**WHAT IS REQUIRED:**
Copy out the lines of all the records with "HABOVKA" replaced by "Habovka" and nothing else changed. Leave the pictures out of your answer.

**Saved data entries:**
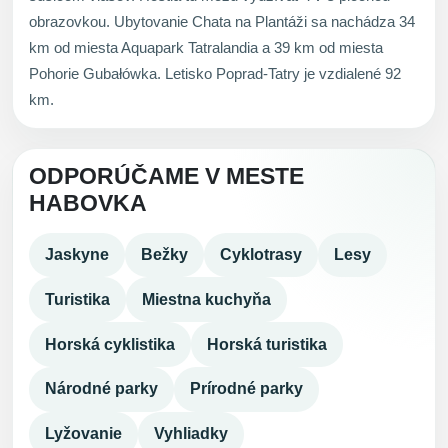
obrazovkou. Ubytovanie Chata na Plantáži sa nachádza 34
km od miesta Aquapark Tatralandia a 39 km od miesta
Pohorie Gubałówka. Letisko Poprad-Tatry je vzdialené 92
km.
ODPORÚČAME V MESTE
HABOVKA
Jaskyne
Bežky
Cyklotrasy
Lesy
Turistika
Miestna kuchyňa
Horská cyklistika
Horská turistika
Národné parky
Prírodné parky
Lyžovanie
Vyhliadky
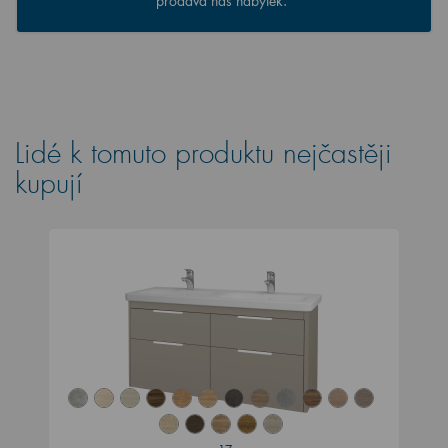
prodává náš nábytek.
Lidé k tomuto produktu nejčastěji
kupují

**SOLUTION FOR THIS TASK:**
obrazovkou. Ubytovanie Chata na Plantáži sa nachádza 34
km od miesta Aquapark Tatralandia a 39 km od miesta
Pohorie Gubałówka. Letisko Poprad-Tatry je vzdialené 92
km.
ODPORÚČAME V MESTE
Habovka
Jaskyne
Bežky
Cyklotrasy
Lesy
Turistika
Miestna kuchyňa
Horská cyklistika
Horská turistika
Národné parky
Prírodné parky
Lyžovanie
Vyhliadky
prodává náš nábytek.
Lidé k tomuto produktu nejčastěji
kupují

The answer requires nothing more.